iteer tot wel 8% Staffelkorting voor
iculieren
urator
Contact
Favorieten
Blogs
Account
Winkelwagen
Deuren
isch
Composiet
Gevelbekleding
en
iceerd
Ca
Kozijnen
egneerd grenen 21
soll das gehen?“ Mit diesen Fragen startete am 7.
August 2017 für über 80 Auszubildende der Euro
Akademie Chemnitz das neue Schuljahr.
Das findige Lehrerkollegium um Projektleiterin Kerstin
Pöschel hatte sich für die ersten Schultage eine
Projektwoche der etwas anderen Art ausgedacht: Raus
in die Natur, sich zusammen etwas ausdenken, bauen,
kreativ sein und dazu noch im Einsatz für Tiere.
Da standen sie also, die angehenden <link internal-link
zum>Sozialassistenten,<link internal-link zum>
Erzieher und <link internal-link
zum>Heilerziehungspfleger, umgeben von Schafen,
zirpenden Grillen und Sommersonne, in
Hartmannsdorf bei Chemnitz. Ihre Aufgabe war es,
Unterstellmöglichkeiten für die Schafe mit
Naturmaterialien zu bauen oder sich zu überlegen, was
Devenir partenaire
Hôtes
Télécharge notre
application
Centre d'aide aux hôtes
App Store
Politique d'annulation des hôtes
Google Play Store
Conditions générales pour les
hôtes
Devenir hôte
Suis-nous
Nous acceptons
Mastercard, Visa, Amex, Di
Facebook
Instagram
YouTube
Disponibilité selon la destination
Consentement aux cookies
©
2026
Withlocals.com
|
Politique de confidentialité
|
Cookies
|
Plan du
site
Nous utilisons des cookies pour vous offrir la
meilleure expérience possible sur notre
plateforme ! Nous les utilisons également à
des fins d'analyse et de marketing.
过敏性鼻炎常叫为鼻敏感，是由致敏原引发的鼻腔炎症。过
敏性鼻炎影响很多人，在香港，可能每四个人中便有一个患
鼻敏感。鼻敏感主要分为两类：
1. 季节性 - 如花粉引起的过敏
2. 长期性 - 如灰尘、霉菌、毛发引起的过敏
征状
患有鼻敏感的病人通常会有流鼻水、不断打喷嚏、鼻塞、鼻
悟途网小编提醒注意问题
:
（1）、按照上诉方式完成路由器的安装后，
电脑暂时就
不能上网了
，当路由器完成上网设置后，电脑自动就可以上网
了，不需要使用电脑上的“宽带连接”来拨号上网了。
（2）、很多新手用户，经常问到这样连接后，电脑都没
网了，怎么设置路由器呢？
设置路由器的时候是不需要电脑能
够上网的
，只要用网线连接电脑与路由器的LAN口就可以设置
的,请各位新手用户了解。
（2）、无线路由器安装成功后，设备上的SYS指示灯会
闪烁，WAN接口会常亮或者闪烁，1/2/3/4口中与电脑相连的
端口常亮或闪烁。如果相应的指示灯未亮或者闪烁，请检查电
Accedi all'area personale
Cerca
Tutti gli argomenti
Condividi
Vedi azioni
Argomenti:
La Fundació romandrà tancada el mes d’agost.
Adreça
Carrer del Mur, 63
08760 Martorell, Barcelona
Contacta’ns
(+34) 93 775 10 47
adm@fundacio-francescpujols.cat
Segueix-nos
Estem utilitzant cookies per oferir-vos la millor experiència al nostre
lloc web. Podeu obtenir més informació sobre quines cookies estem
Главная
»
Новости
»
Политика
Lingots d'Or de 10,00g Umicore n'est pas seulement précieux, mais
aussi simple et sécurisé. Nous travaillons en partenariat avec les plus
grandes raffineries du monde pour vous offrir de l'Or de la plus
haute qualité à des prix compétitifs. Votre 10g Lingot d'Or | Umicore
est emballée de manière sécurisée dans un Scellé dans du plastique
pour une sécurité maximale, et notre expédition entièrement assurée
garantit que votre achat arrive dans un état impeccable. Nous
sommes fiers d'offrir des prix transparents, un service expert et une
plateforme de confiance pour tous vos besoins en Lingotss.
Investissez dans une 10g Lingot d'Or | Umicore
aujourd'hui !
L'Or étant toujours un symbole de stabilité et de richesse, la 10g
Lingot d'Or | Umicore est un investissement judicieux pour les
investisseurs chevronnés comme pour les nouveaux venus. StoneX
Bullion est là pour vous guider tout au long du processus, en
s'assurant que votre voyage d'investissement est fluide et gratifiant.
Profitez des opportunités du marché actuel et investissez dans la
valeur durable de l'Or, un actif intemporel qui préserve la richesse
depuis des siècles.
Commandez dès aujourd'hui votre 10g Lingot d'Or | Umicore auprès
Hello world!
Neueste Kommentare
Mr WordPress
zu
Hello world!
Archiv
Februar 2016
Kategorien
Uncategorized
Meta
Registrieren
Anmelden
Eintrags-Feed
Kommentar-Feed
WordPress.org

• Assignment: After locating the line with "des fins d'analyse et de marketing." in the material above, return it and each line after it exactly, ending at the line with "闪烁，WAN接口会常亮或者闪烁，1/2/3/4口中与电脑相连的".

• Reply to the task:
des fins d'analyse et de marketing.
过敏性鼻炎常叫为鼻敏感，是由致敏原引发的鼻腔炎症。过
敏性鼻炎影响很多人，在香港，可能每四个人中便有一个患
鼻敏感。鼻敏感主要分为两类：
1. 季节性 - 如花粉引起的过敏
2. 长期性 - 如灰尘、霉菌、毛发引起的过敏
征状
患有鼻敏感的病人通常会有流鼻水、不断打喷嚏、鼻塞、鼻
悟途网小编提醒注意问题
:
（1）、按照上诉方式完成路由器的安装后，
电脑暂时就
不能上网了
，当路由器完成上网设置后，电脑自动就可以上网
了，不需要使用电脑上的“宽带连接”来拨号上网了。
（2）、很多新手用户，经常问到这样连接后，电脑都没
网了，怎么设置路由器呢？
设置路由器的时候是不需要电脑能
够上网的
，只要用网线连接电脑与路由器的LAN口就可以设置
的,请各位新手用户了解。
（2）、无线路由器安装成功后，设备上的SYS指示灯会
闪烁，WAN接口会常亮或者闪烁，1/2/3/4口中与电脑相连的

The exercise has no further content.